Source data.
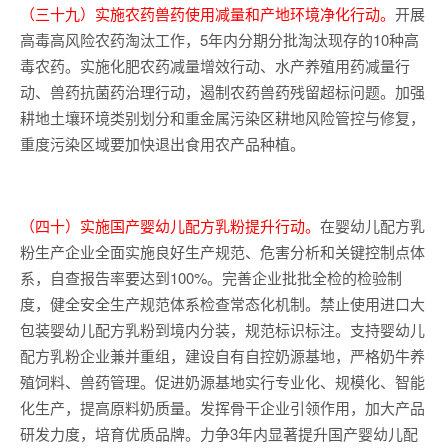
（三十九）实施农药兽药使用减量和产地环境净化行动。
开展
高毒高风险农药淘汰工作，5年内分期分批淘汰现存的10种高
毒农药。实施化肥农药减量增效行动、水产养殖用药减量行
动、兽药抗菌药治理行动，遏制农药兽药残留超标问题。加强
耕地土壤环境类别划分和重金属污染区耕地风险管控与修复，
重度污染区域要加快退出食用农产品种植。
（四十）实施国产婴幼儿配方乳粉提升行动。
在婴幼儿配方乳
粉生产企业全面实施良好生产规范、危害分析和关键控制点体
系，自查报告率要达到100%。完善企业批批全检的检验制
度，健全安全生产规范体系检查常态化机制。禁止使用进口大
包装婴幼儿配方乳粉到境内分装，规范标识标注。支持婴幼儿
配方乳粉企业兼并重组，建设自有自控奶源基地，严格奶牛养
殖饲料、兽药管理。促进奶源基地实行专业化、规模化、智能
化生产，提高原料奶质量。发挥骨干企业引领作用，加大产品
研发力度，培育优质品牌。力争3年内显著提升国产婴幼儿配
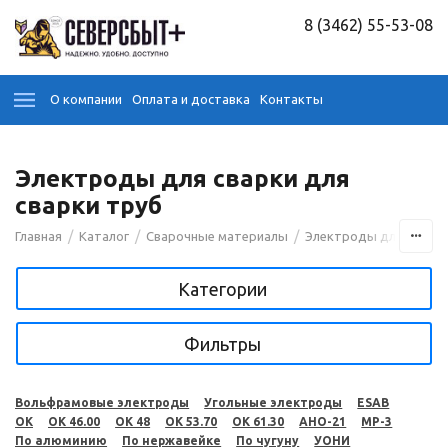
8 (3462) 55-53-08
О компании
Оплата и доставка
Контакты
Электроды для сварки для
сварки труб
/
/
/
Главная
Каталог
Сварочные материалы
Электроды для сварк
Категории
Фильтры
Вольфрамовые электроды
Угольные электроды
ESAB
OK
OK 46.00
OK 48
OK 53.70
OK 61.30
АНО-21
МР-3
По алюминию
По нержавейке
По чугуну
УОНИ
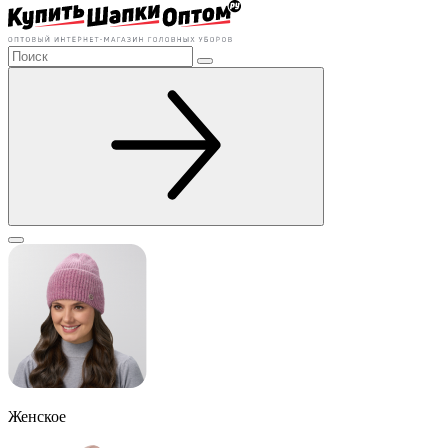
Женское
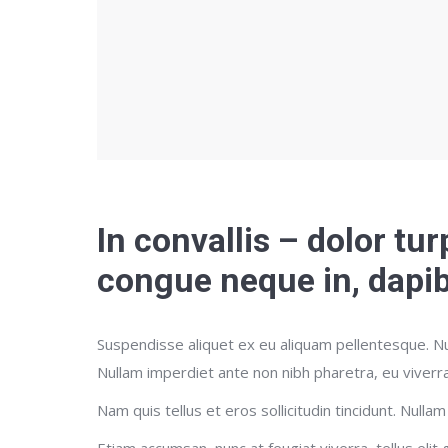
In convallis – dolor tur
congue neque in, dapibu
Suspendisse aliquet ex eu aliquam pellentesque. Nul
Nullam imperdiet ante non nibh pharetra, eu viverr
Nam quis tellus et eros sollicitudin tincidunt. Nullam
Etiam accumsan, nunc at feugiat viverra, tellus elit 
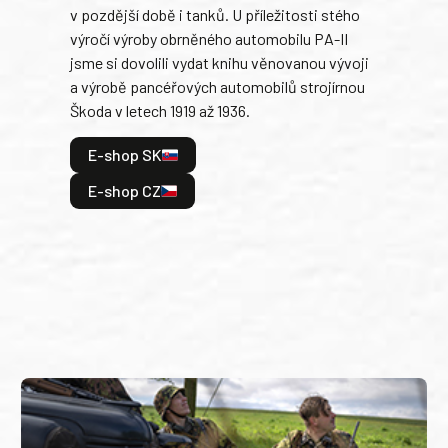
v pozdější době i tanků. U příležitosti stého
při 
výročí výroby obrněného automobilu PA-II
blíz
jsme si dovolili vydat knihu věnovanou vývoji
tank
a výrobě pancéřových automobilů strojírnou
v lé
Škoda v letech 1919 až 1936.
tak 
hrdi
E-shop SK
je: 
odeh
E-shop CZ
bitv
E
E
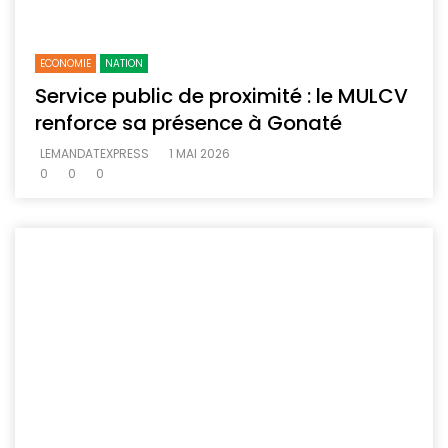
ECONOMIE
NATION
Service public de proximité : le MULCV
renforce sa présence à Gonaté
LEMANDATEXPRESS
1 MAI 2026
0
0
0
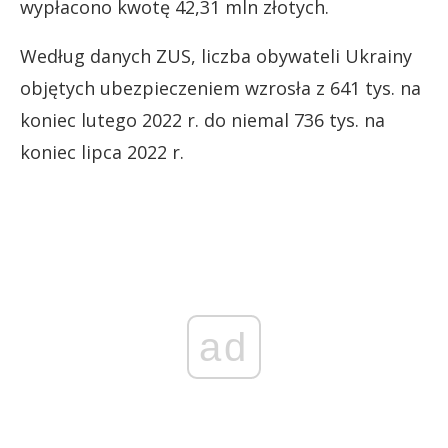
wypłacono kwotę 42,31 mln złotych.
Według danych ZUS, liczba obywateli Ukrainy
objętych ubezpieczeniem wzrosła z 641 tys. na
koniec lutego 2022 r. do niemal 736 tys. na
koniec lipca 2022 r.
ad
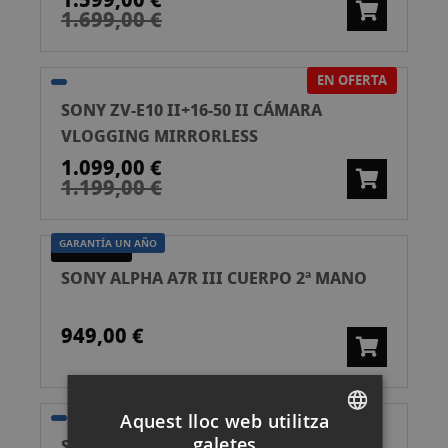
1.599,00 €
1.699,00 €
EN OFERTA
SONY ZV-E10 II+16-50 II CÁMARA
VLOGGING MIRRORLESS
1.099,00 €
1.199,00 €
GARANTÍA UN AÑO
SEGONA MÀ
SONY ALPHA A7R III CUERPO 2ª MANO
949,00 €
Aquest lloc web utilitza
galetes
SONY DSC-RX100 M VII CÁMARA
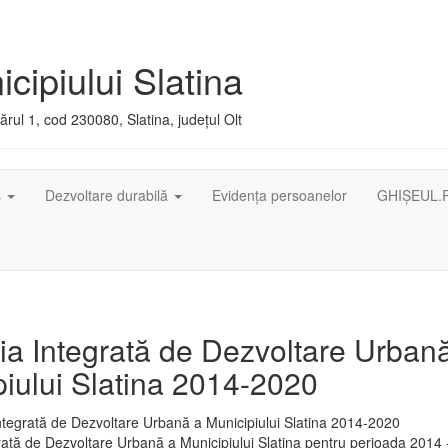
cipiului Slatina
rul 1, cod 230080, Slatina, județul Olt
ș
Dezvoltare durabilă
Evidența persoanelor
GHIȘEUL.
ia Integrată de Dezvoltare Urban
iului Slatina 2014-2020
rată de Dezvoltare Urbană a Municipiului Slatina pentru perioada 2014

What you need to do.
Print exactly the lines from the first line of the records above through the line containing "Nullam imperdiet ante", leaving out the pictures.

Answer box.
（三十九）实施农药兽药使用减量和产地环境净化行动。
开展
高毒高风险农药淘汰工作，5年内分期分批淘汰现存的10种高
毒农药。实施化肥农药减量增效行动、水产养殖用药减量行
动、兽药抗菌药治理行动，遏制农药兽药残留超标问题。加强
耕地土壤环境类别划分和重金属污染区耕地风险管控与修复，
重度污染区域要加快退出食用农产品种植。
（四十）实施国产婴幼儿配方乳粉提升行动。
在婴幼儿配方乳
粉生产企业全面实施良好生产规范、危害分析和关键控制点体
系，自查报告率要达到100%。完善企业批批全检的检验制
度，健全安全生产规范体系检查常态化机制。禁止使用进口大
包装婴幼儿配方乳粉到境内分装，规范标识标注。支持婴幼儿
配方乳粉企业兼并重组，建设自有自控奶源基地，严格奶牛养
殖饲料、兽药管理。促进奶源基地实行专业化、规模化、智能
化生产，提高原料奶质量。发挥骨干企业引领作用，加大产品
研发力度，培育优质品牌。力争3年内显著提升国产婴幼儿配
8 (3462) 55-53-08
О компании
Оплата и доставка
Контакты
Электроды для сварки для
сварки труб
/
/
/
Главная
Каталог
Сварочные материалы
Электроды для сварк
Категории
Фильтры
Вольфрамовые электроды
Угольные электроды
ESAB
OK
OK 46.00
OK 48
OK 53.70
OK 61.30
АНО-21
МР-3
По алюминию
По нержавейке
По чугуну
УОНИ
Женское
In convallis – dolor tur
congue neque in, dapibu
Suspendisse aliquet ex eu aliquam pellentesque. Nul
Nullam imperdiet ante non nibh pharetra, eu viverr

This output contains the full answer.